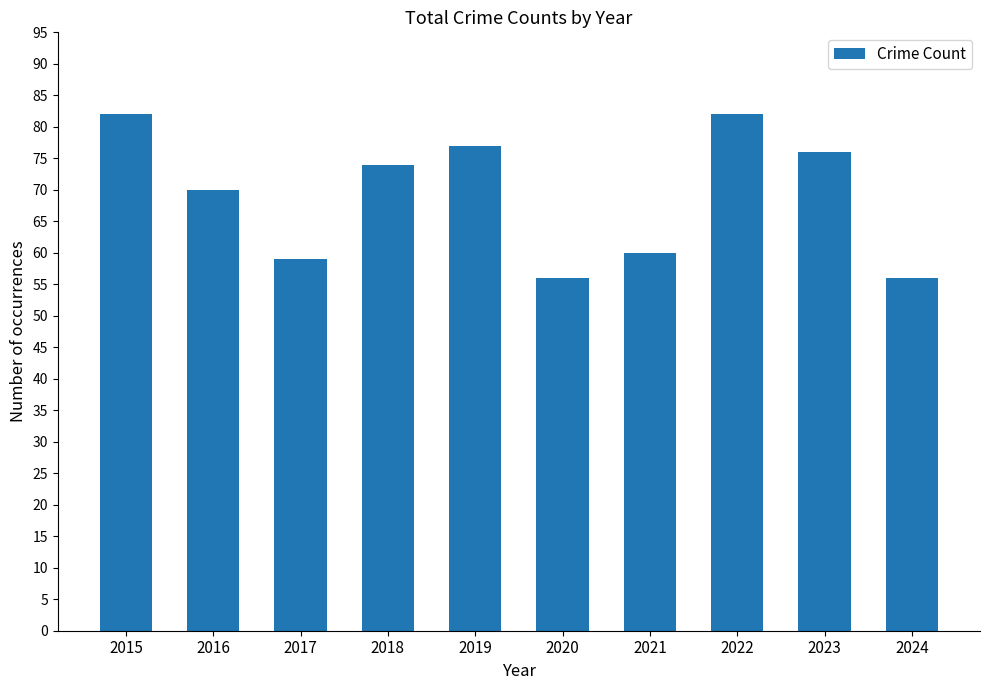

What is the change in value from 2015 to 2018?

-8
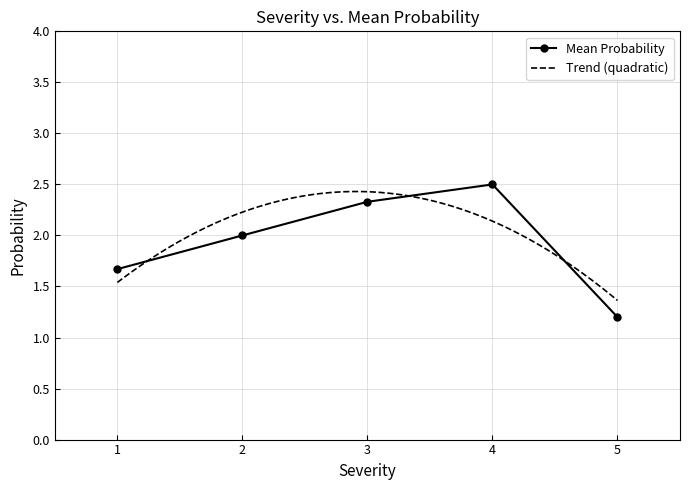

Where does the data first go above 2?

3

----------------------------------------

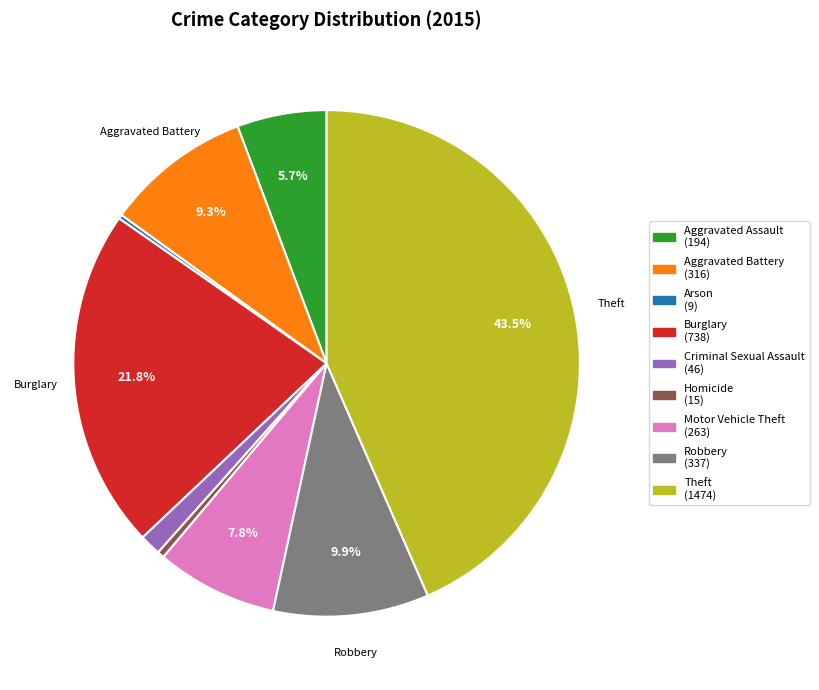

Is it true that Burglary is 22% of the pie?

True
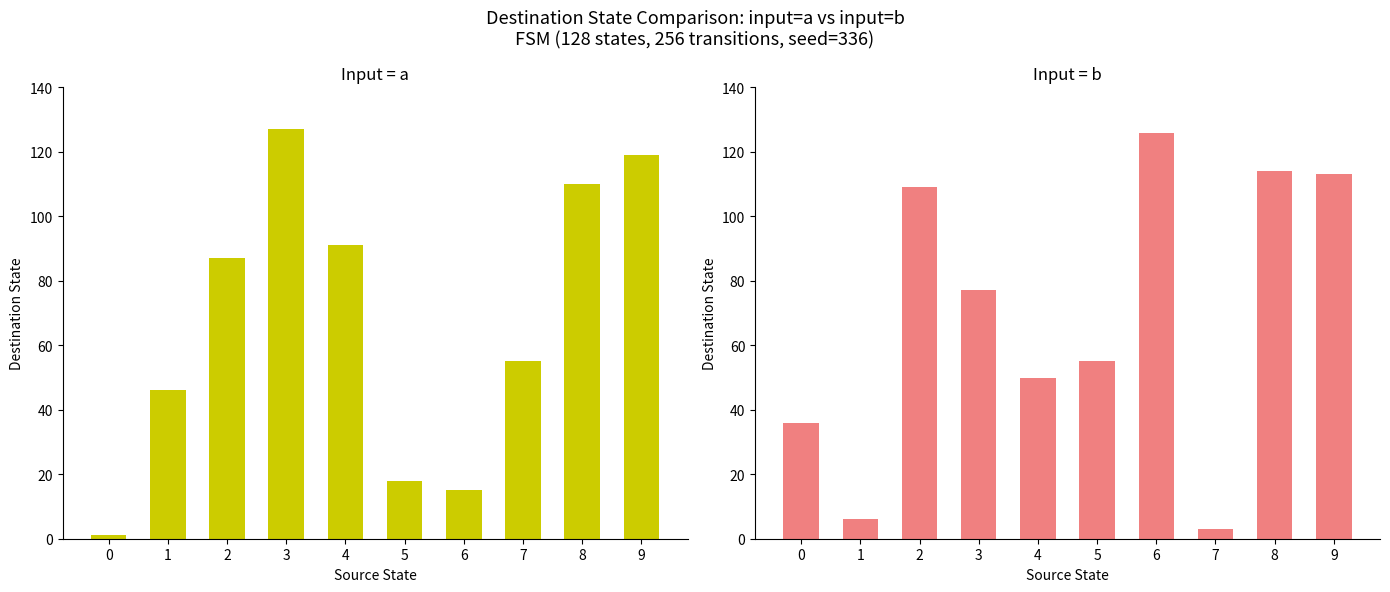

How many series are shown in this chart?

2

----------------------------------------

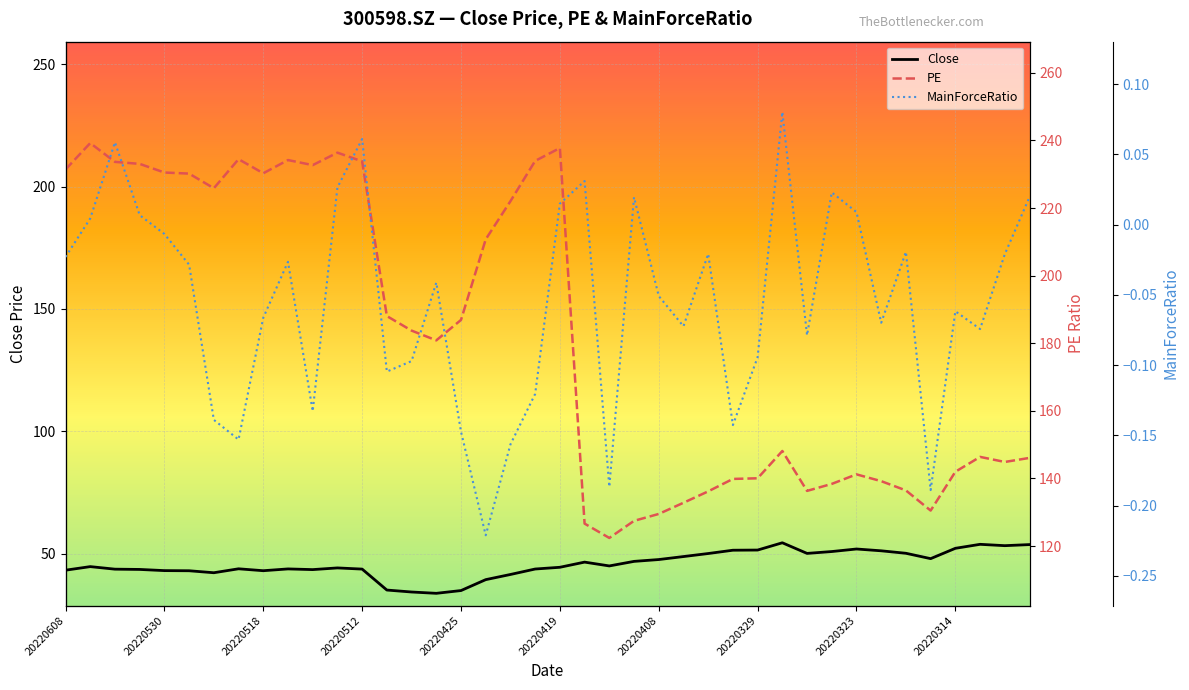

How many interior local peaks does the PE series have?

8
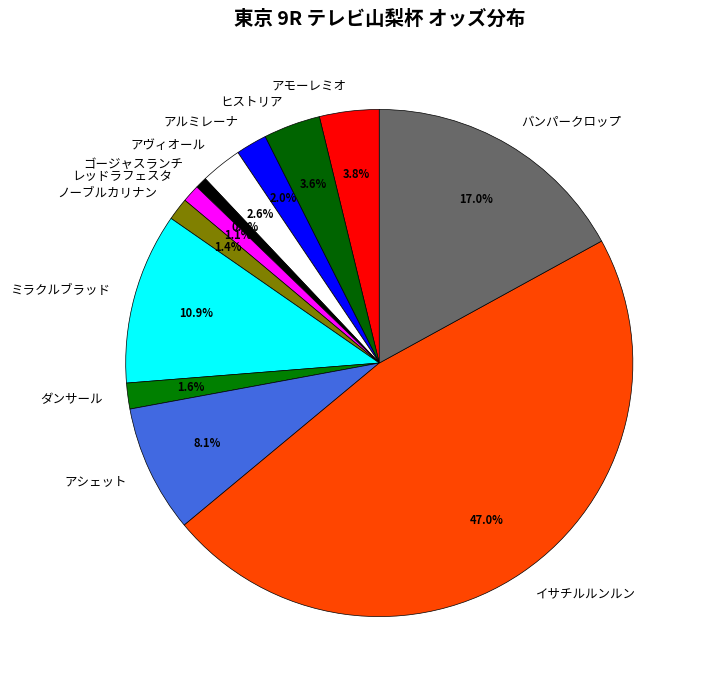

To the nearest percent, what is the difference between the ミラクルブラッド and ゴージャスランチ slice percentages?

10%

----------------------------------------

Which lines in the entries contain the word "series"? Copy out each one, matching case exactly.

- _Reply_:
How many series are shown in this chart?
How many interior local peaks does the PE series have?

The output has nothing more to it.